** Opening INFORMATION SHOWN block **

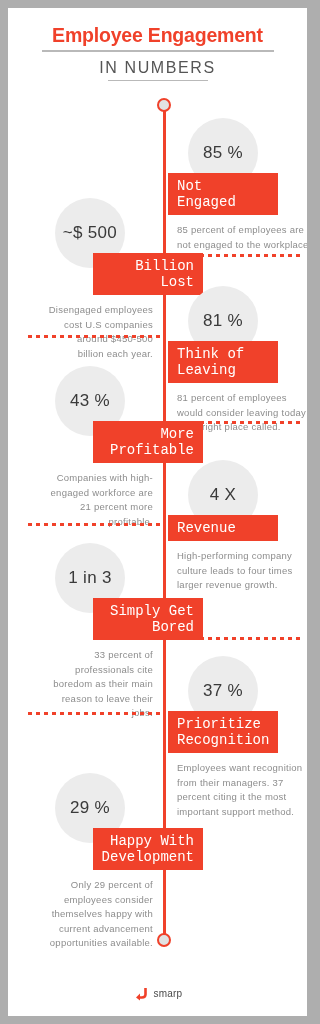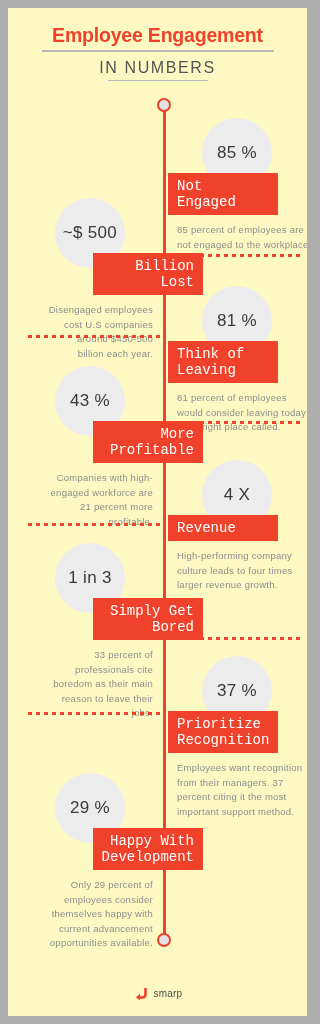--- a/index.html
+++ b/index.html
@@ -12,7 +12,7 @@
   #infographic {
     position:relative;
     width:315px; height:1024px;
-    background:#fef9c3;
+    background:#ffffff;
     border:8px solid #aeaeae;
     overflow:hidden;
   }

** Closing INFORMATION SHOWN block **

Transcribe each of the records above precisely, with no pictures in the copy.

--- a/index.html
+++ b/index.html
@@ -12,7 +12,7 @@
   #infographic {
     position:relative;
     width:315px; height:1024px;
-    background:#fef9c3;
+    background:#ffffff;
     border:8px solid #aeaeae;
     overflow:hidden;
   }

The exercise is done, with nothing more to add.